Do all that you can with what you have, in the time you have, in the place you are.
-Nkosi Johnson
I’m always looking for an ideal writing place, and I’m always dreaming of finding an ideal home. I’ve written in a lot of different places, and I’ve lived in many places also.
When I lived in Italy, I could write by a window, where I could see streets, ancient rooftops, and flowers. There were fewer distractions there. I could often hear loud voices and children playing, but those sounds didn’t bother me. In the New York apartment where I’m currently living, I look out on fairly old buildings, too. Not as old as the Italian ones of course. But here I need dim light and as much quiet as possible. Traffic noises are more bothersome than people yelling to each other in Italian or the sound of children’s laughter.
I place myself in various parts of the apartment, moving around depending on what I’m writing. Sometimes I write with pen and paper, sometimes on a computer.
For the best concentration, I usually write in the bedroom, where the thick glass in the windows makes the frequent blare of sirens and thudding of passing trucks more tolerable. With the hum of a fan, I can forget where I am and immerse myself in an imaginal world. Facing a wall, I stand with my laptop on a sort of cutting board table that was meant to be in the kitchen—only my kitchen is too small for it to fit. I bought the table to help me be a better cook—but instead use it for writing. It works pretty well.

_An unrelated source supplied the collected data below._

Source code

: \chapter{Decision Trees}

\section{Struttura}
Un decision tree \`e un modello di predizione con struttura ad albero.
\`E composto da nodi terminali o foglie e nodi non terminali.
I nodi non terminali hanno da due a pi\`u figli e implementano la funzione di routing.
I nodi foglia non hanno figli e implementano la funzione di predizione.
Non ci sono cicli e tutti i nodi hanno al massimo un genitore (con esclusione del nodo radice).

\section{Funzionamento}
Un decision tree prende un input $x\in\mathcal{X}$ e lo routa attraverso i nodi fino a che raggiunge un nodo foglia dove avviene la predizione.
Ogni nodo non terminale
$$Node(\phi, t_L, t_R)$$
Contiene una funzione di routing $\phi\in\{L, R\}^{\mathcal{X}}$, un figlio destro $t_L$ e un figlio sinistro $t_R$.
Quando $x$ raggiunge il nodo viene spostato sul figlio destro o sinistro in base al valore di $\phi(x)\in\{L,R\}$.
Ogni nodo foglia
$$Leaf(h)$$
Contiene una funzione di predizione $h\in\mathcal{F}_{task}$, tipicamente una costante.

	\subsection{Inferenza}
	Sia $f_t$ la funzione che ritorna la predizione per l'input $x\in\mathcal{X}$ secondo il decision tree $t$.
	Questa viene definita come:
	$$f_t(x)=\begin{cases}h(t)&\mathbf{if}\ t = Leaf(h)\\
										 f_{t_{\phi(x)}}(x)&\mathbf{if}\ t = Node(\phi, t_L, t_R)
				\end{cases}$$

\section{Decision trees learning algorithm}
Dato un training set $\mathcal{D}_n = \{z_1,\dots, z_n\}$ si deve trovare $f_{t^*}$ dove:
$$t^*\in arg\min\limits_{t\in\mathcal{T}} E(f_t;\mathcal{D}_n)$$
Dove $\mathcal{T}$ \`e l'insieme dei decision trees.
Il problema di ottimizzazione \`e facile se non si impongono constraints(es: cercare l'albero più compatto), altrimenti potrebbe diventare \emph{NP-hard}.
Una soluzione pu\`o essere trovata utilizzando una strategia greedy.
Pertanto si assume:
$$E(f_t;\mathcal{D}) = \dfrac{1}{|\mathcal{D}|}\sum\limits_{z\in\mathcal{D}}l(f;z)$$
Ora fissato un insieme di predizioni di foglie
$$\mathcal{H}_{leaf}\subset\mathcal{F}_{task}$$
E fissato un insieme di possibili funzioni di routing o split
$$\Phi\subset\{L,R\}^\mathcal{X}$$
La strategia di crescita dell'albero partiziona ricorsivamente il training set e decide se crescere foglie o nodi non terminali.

Still, I yearn for the ideal—in a home, in a space, in the writing of a book. The act of any kind of creation is the striving to make into material form some idea that we carry within us. And we want to make that form an ideal one. I have a vague idea that I want to put into words, so that it will reveal itself more fully. Only by the process of writing will I begin to know what it is I want to say. Although it can take a very long time to craft this form, the hope is that the words will finally show me an ideal version of my idea.

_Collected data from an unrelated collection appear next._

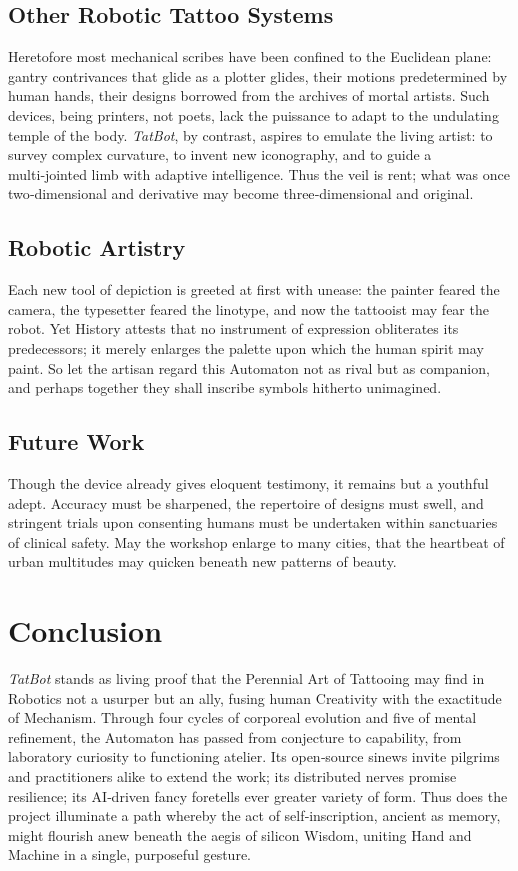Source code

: \documentclass[11pt]{article}
\begin{document}
\subsection{Other Robotic Tattoo Systems}

Heretofore most mechanical scribes have been confined to the Euclidean plane: gantry contrivances that glide as a plotter glides, their motions predetermined by human hands, their designs borrowed from the archives of mortal artists.  
Such devices, being printers, not poets, lack the puissance to adapt to the undulating temple of the body.  
\emph{TatBot}, by contrast, aspires to emulate the living artist: to survey complex curvature, to invent new iconography, and to guide a multi‑jointed limb with adaptive intelligence.  
Thus the veil is rent; what was once two‑dimensional and derivative may become three‑dimensional and original.

\subsection{Robotic Artistry}

Each new tool of depiction is greeted at first with unease: the painter feared the camera, the typesetter feared the linotype, and now the tattooist may fear the robot.  
Yet History attests that no instrument of expression obliterates its predecessors; it merely enlarges the palette upon which the human spirit may paint.  
So let the artisan regard this Automaton not as rival but as companion, and perhaps together they shall inscribe symbols hitherto unimagined.

\subsection{Future Work}

Though the device already gives eloquent testimony, it remains but a youthful adept.  
Accuracy must be sharpened, the repertoire of designs must swell, and stringent trials upon consenting humans must be undertaken within sanctuaries of clinical safety.  
May the workshop enlarge to many cities, that the heartbeat of urban multitudes may quicken beneath new patterns of beauty.

\section{Conclusion}

\emph{TatBot} stands as living proof that the Perennial Art of Tattooing may find in Robotics not a usurper but an ally, fusing human Creativity with the exactitude of Mechanism.  
Through four cycles of corporeal evolution and five of mental refinement, the Automaton has passed from conjecture to capability, from laboratory curiosity to functioning atelier.  
Its open‑source sinews invite pilgrims and practitioners alike to extend the work; its distributed nerves promise resilience; its AI‑driven fancy foretells ever greater variety of form.  
Thus does the project illuminate a path whereby the act of self‑inscription, ancient as memory, might flourish anew beneath the aegis of silicon Wisdom, uniting Hand and Machine in a single, purposeful gesture.



\end{document}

At the same time, I have an idea of the ideal environment in which this ideal piece of writing will come into existence. A part of me believes that if only I could find the best environment in which to work, I could achieve my goal. If only I could write facing a view of the sea, and watch the waves roll onto the shore—if only I had a house in the country, with silence and trees…if only I were still in Italy, in a small village up in the mountains…yes, then, I could be a great writer.
Then why didn’t I stay in Italy? Why don’t I move now? As we all know, life is complicated. It’s a matter of sacrificing one thing for another. For now, I need to be in New York, and I like the security of having others in the same building, with brightly lit streets for added protection. New York apartments are hard to find.
But I know I’m kidding myself. Oscar Wilde, O. Henry, Jean Genet, Ezra Pound, and others have written while in prison. Some writers cover their eyes intentionally to better access their imaginations. Still other writers like to write in noisy cafes. Maybe if I found myself in an ideal writing place, I’d have to find another reason for being dissatisfied with whatever I write. When I read a book by someone whom I consider to be “a master writer,” I wonder why I’m so concerned. What’s the point of my writing anything? But I need to keep writing anyway.
So I write because my daemon, my guiding spirit, impels me to continue, because I have the desire to put my ideas into material form. I can imagine myself in my ideal writing place: I can hear ocean waves in the thudding trucks, a seagull’s cry in the sound of sirens, and I can close my eyes and see the trees. I can even put on headphones and listen to the sounds of crickets, birds, and whales.
I’ll continue to look for an ideal writing place—or at least a quieter one. But whether I ever find it or not, if my imaginative powers are strong enough, I will have arrived. And in the process, I may also have managed to write—perhaps not ideally—the idea I wanted to express.